Osvaldo Virgil National Airport (ICAO: MDMC), also known as Monte Cristi Airport, is a domestic airfield in the Monte Cristi Province of the Dominican Republic, named after the country's first Major League Baseball player. Operated by the Dominican Air Force (Fuerza Aérea Dominicana) strictly during daylight hours (HJ), the facility features a single 1,110-meter asphalt runway (05/23) rated for Single Isolated Wheel Load (SIWL) aircraft.
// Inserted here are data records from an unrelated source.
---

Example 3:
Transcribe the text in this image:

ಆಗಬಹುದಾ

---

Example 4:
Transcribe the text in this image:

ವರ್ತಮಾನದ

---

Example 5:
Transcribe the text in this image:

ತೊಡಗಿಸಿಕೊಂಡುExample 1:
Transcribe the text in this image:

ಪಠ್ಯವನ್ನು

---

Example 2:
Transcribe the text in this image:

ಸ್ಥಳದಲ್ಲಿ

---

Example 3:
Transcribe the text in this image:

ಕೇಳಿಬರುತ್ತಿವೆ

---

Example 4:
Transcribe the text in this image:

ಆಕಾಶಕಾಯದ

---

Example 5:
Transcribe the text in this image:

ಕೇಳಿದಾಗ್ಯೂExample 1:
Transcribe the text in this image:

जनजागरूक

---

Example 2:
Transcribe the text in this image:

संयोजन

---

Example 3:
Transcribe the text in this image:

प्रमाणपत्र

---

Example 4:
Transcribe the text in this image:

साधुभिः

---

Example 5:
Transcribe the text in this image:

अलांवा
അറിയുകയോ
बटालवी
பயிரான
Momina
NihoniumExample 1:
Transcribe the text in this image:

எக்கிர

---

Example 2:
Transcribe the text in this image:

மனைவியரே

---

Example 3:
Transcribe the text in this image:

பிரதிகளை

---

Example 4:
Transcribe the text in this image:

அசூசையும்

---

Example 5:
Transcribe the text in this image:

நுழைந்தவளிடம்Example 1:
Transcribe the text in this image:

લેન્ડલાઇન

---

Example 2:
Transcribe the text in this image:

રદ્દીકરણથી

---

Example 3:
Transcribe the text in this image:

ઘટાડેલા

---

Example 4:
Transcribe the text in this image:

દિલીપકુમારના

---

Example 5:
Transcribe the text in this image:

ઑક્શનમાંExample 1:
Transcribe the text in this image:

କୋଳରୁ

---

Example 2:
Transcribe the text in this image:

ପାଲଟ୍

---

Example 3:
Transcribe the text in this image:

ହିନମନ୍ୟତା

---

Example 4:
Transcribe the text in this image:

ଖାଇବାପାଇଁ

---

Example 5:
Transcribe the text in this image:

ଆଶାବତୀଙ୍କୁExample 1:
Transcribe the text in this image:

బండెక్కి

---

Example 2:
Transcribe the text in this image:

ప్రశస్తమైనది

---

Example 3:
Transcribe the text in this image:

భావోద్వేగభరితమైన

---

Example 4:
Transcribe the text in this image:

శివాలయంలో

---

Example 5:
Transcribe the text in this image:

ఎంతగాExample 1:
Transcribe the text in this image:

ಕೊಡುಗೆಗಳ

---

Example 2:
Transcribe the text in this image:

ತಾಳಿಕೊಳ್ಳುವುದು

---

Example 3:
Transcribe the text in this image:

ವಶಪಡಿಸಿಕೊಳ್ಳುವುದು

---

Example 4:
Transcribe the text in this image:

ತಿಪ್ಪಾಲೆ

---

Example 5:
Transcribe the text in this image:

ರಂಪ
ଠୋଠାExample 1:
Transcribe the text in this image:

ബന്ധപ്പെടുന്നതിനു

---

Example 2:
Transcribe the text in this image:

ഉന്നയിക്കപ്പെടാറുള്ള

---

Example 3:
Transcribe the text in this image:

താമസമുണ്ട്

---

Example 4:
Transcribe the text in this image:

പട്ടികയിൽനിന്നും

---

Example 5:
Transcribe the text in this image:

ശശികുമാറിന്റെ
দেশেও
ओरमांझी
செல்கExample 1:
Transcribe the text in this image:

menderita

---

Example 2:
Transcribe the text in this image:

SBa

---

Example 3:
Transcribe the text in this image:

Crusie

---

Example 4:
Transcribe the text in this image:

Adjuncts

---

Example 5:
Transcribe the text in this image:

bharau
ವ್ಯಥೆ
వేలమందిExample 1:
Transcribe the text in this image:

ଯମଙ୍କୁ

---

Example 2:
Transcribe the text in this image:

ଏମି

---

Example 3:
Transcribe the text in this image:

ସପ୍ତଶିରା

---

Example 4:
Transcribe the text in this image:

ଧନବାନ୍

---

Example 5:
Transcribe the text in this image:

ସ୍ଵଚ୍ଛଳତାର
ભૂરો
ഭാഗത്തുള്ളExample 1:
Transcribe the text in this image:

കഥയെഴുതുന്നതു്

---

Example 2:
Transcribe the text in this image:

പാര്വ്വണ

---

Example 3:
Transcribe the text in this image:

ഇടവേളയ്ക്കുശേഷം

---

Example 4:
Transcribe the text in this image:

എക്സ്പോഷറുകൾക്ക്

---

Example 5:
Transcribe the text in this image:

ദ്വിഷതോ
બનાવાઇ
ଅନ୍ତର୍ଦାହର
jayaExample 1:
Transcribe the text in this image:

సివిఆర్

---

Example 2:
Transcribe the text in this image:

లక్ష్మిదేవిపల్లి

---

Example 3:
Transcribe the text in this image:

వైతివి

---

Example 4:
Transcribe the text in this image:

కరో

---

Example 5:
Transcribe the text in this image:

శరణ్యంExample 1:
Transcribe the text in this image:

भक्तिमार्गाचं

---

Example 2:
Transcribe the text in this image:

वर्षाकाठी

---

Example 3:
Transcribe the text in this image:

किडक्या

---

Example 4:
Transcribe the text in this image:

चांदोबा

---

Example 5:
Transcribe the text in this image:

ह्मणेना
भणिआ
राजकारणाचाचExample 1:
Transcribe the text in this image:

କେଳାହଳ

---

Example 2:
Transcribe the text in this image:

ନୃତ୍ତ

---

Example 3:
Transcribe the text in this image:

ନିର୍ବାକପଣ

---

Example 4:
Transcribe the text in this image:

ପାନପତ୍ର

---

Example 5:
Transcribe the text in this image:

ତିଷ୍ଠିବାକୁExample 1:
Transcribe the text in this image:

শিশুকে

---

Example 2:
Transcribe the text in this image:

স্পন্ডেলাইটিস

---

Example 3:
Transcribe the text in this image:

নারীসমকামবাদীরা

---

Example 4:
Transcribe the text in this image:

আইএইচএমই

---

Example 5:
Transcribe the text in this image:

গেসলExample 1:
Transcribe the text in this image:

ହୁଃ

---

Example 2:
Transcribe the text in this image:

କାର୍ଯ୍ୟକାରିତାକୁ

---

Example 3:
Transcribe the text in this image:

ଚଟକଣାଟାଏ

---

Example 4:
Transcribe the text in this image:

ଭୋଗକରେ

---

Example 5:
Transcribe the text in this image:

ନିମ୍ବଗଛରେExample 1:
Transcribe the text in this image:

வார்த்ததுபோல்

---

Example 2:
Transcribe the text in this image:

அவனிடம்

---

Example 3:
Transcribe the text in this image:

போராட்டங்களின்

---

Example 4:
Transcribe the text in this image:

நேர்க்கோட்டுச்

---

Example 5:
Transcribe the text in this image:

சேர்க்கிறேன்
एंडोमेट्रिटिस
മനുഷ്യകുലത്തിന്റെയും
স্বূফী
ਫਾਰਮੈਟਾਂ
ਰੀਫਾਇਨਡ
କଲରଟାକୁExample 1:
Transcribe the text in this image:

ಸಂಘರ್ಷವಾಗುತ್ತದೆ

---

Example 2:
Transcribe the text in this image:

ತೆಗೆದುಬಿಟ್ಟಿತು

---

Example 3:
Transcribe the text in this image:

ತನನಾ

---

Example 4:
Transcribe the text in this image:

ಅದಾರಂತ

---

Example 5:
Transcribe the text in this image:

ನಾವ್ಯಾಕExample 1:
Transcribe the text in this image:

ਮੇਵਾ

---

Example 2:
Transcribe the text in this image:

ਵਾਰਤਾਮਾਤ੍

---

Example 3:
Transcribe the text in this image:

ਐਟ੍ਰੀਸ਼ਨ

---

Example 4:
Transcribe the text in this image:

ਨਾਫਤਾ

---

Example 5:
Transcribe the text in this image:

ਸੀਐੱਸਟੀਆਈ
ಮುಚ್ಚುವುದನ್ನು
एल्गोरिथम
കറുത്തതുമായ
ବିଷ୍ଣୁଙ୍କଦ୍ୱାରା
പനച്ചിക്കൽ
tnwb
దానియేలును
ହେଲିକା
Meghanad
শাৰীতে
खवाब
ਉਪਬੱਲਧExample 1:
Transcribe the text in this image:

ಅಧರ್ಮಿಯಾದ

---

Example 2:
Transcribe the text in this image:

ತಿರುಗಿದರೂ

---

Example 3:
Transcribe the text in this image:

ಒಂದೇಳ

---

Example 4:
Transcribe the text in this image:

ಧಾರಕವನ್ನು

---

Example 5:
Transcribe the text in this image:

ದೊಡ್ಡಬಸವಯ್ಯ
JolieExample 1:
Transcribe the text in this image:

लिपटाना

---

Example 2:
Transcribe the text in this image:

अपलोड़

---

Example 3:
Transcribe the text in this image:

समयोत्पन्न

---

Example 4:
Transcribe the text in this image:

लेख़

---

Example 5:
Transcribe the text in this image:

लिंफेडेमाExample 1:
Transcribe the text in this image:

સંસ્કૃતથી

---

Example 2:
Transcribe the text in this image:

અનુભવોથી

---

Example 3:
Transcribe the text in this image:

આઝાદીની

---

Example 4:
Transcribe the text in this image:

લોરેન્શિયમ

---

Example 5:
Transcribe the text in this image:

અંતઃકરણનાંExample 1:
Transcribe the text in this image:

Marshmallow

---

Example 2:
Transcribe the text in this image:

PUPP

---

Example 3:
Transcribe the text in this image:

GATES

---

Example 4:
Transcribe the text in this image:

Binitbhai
Located near the northwestern border at an elevation of 35 meters (114.8 feet), the airport manages its airspace traffic within the Port-au-Prince Flight Information Region and hosts an on-field non-directional beacon (Ident: MTC) for regional navigation.

== Etymology ==
The airport is named after baseball player Ozzie Virgil Sr.

== Description ==
It is located in the Monte Cristi Province of the Dominican Republic, situated at coordinates 19°51’55” N, 071°38’43” W. The aerodrome falls under the direct jurisdiction of the Dominican Air Force (Fuerza Aérea Dominicana) and operates strictly during daylight hours (HJ). Positioned at an elevation of 35 meters (114.8 feet) above sea level, the airfield features a single asphalt runway oriented 23/05. The runway measures 1,110 meters in length by 23 meters in width and is fully rated for Single Isolated Wheel Load (SIWL) aircraft operations, with no additional operational restrictions or remarks noted. Its ICAO airport code is MDMC, and it operates within the Port-au-Prince Flight Information Region.

The Cap Haitien VOR/DME (Ident: HCN) is 32.2 nmi west-southwest of the airport. The Monte Cristi non-directional beacon (Ident: MTC) is on the field.